Alfred Dominick Wright pled guilty to using and carrying a firearm during and in relation to a drug trafficking offense in violation of 18 U.S.C. § 924(c)(1), and distributing five grams or more of cocaine base and a quantity of cocaine in violation of 21 U.S.C. § 841(a)(1), (b)(1)(B), (C). Wright was sentenced to a 70-month sentence for the drug offense and a consecutive 60-month sentence for the firearm offense. Following a series of post-trial motions, his sentence for the drug offense was eventually reduced to 18 months’ imprisonment. Wright was released from custody and is currently on supervised release.1 Wright’s counsel has filed a brief pursuant to Anders v. California, 386 U.S. 738, 87 S.Ct. 1396, 18 L.Ed.2d 493 (1967), asserting that there are no meritorious grounds for appeal, but raising for the court’s consideration the following issues: (1) whether the guilty pleas were knowing and voluntary; (2) whether the district court erred in the sentence reduction it gave in October 2014; and (3) whether Wright received ineffective assistance of counsel when he entered his guilty plea. Wright filed a pro se supplemental brief, expanding on the issues raised by counsel and raising additional issues. The Government did not file a brief.2 We affirm.
Our review of Wright’s plea hearing shows that he knowingly and voluntarily pled guilty to his offenses and that the proceeding was conducted substantially in compliance with Fed. R. Crim. P. 11. Despite Wright’s claims to the contrary, we find no reversible error. See United States v. Martinez, 277 F.3d 517, 525 (4th Cir.2002) (noting that when defendant does not seek to withdraw his guilty plea or otherwise preserve any allegation of Rule 11 error, review is for plain error). Accordingly, we affirm his convictions.

════════════════

# Problem to work on
Copy the passage of the appeal ruling above from "Our review of" to "affirm his convictions.".

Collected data
════════════════

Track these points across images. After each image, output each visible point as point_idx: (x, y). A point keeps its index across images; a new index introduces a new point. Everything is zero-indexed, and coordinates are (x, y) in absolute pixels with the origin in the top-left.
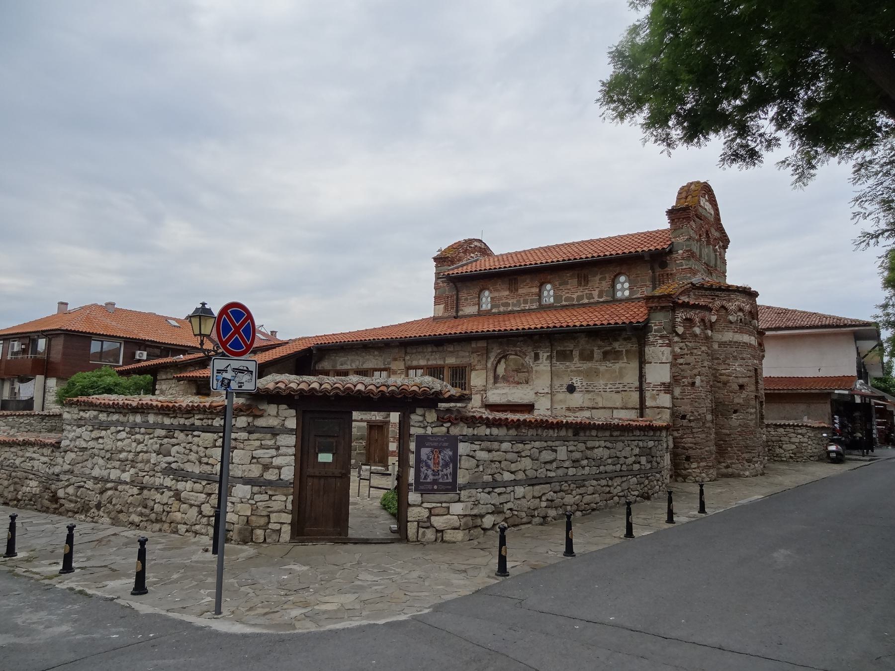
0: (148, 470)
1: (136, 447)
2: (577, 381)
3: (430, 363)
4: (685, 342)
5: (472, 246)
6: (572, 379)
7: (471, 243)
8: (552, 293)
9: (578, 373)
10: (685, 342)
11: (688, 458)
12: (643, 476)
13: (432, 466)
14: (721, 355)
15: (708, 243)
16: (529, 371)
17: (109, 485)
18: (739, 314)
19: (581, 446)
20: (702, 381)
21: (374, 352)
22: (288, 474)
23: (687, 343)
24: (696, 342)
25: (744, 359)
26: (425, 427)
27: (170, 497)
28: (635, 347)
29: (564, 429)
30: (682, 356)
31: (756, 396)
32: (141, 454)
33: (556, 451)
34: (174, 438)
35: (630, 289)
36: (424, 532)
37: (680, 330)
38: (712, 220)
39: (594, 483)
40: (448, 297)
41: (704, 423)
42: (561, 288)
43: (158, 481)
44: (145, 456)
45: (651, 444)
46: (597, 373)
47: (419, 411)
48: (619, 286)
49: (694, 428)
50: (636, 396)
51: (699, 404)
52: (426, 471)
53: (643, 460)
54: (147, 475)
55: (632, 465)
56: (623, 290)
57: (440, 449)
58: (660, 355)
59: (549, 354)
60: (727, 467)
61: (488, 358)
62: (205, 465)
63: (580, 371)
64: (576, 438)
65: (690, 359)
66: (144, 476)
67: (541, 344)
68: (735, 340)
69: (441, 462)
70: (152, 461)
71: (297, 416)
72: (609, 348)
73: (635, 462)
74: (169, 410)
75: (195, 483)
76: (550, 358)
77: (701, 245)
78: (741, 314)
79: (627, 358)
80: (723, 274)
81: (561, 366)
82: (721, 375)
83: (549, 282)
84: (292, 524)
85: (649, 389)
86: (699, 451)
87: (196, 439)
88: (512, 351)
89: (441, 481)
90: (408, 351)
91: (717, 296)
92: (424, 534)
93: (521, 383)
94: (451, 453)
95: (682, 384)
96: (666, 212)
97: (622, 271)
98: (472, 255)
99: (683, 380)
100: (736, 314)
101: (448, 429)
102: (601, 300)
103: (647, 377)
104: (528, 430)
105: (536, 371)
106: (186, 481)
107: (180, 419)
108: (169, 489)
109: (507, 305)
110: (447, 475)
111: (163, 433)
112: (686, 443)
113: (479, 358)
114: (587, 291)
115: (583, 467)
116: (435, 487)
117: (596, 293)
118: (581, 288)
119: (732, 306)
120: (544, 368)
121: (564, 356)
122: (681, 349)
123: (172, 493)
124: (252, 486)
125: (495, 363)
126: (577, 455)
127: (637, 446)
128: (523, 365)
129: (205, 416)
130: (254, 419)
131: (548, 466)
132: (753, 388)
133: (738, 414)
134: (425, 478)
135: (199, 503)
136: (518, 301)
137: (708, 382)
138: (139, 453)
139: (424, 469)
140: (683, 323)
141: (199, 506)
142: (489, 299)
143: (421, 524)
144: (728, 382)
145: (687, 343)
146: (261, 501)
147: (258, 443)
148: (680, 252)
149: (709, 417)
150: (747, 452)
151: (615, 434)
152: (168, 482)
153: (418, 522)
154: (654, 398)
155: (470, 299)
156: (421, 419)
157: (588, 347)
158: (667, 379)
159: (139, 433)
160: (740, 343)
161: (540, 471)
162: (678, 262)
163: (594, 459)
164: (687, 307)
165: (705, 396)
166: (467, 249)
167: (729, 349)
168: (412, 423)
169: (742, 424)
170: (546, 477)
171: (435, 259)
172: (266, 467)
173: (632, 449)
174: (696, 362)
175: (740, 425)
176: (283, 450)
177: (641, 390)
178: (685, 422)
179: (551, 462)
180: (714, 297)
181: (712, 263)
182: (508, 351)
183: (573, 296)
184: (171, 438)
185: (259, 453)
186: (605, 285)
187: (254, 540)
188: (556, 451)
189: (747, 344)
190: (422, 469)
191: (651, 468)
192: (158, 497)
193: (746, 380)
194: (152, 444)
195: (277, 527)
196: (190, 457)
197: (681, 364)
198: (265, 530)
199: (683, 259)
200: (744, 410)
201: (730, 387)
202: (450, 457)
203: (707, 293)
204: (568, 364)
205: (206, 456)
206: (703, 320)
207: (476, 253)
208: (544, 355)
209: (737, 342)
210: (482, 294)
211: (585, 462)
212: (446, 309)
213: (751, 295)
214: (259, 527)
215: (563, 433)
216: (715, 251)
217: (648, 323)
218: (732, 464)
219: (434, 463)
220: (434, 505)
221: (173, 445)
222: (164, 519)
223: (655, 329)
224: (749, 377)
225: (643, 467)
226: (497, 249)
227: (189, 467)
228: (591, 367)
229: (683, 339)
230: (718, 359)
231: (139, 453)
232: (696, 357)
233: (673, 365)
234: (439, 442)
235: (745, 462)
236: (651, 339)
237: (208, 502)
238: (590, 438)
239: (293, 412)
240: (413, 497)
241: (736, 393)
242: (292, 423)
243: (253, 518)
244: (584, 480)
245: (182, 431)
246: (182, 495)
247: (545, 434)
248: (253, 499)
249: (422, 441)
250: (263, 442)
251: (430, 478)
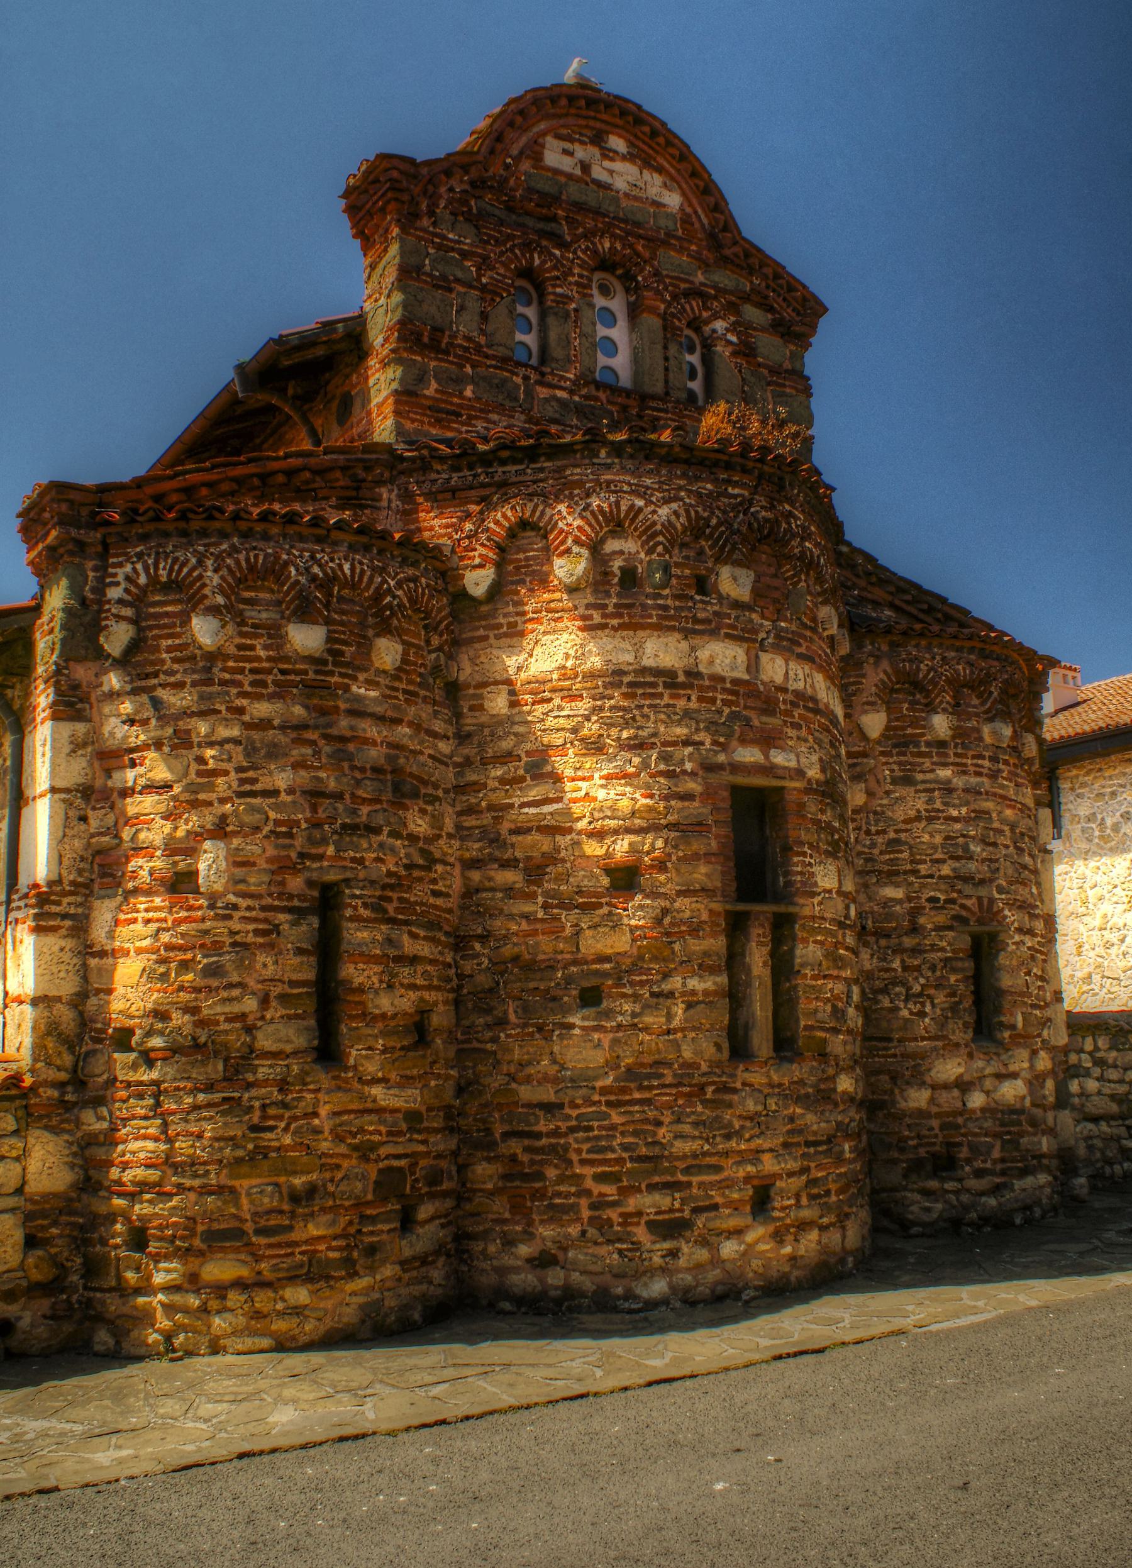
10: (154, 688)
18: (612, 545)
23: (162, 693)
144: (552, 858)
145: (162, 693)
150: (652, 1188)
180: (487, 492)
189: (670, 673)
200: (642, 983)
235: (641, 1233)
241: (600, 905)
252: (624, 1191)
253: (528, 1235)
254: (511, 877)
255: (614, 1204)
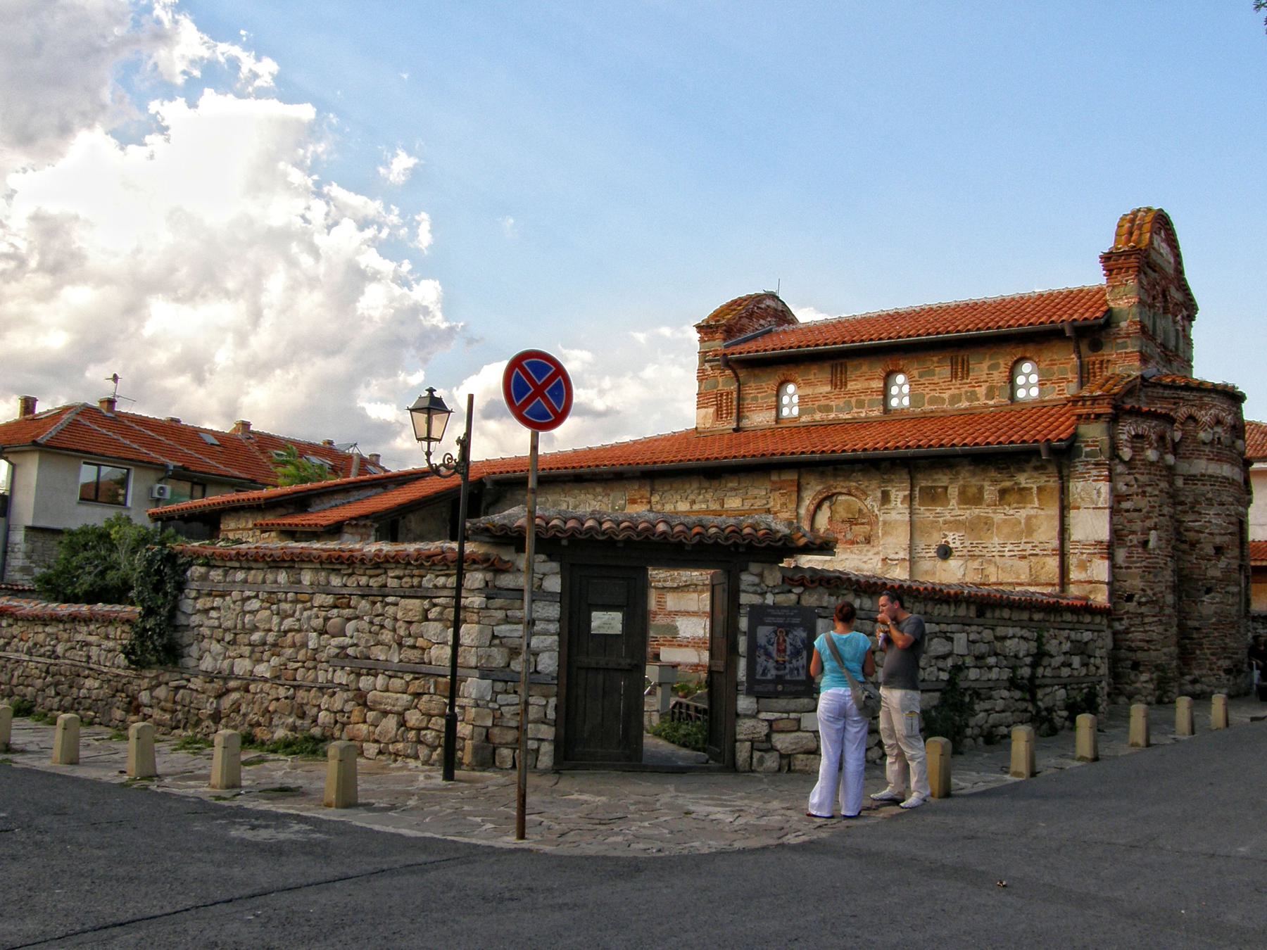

════════════════

# Result
Our review of Wright’s plea hearing shows that he knowingly and voluntarily pled guilty to his offenses and that the proceeding was conducted substantially in compliance with Fed. R. Crim. P. 11. Despite Wright’s claims to the contrary, we find no reversible error. See United States v. Martinez, 277 F.3d 517, 525 (4th Cir.2002) (noting that when defendant does not seek to withdraw his guilty plea or otherwise preserve any allegation of Rule 11 error, review is for plain error). Accordingly, we affirm his convictions.